This is adapted from a Weight Watchers recipe.
My version is NOT Weight Watchers.
Also, this one reheats like a BOSS, so if you want to make extra and save it for lunches, it’s great that way.
- 1/2 lb penne pasta
- 4ish slices of bacon (I’ve been known to use 6… or 8)
- 1 T butter
- 1 large chicken breast, cut into bite size pieces
- 1 T flour
- 1 pkg ranch dressing mix
- 1.5 cups milk
- 1 cup (or like a handful or so, I never measure cheese) shredded cheddar
- salt and pepper
- Cook the pasta in salted water. If you don’t know how, read the directions on the box (no shame if you’ve never done it before!)

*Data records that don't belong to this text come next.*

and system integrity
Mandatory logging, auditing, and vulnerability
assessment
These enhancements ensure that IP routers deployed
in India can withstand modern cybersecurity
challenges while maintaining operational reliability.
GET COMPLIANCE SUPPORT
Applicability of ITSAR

- While pasta is rollin’, cook the bacon until crisp and drain on paper towels. leave a little bit of the bacon drippings in the pan.
- Salt and pepper the chicken, then add butter. Cook the chicken in the glory that is bacon grease and butter. GET THAT CHICKEN DONE. We don’t mess around with raw chicken.
- Sprinkle the flour and ranch mix over the chicken. Try to stir it around until it’s mostly coated. Slowly stir in the milk and cook it, stirring occasionally, until it is thick and bubbly.
- Stir in the cheese and half of the bacon (crumbled). Stir and cook until the cheese is melted.
- Divide it up and add the rest of the bacon on top.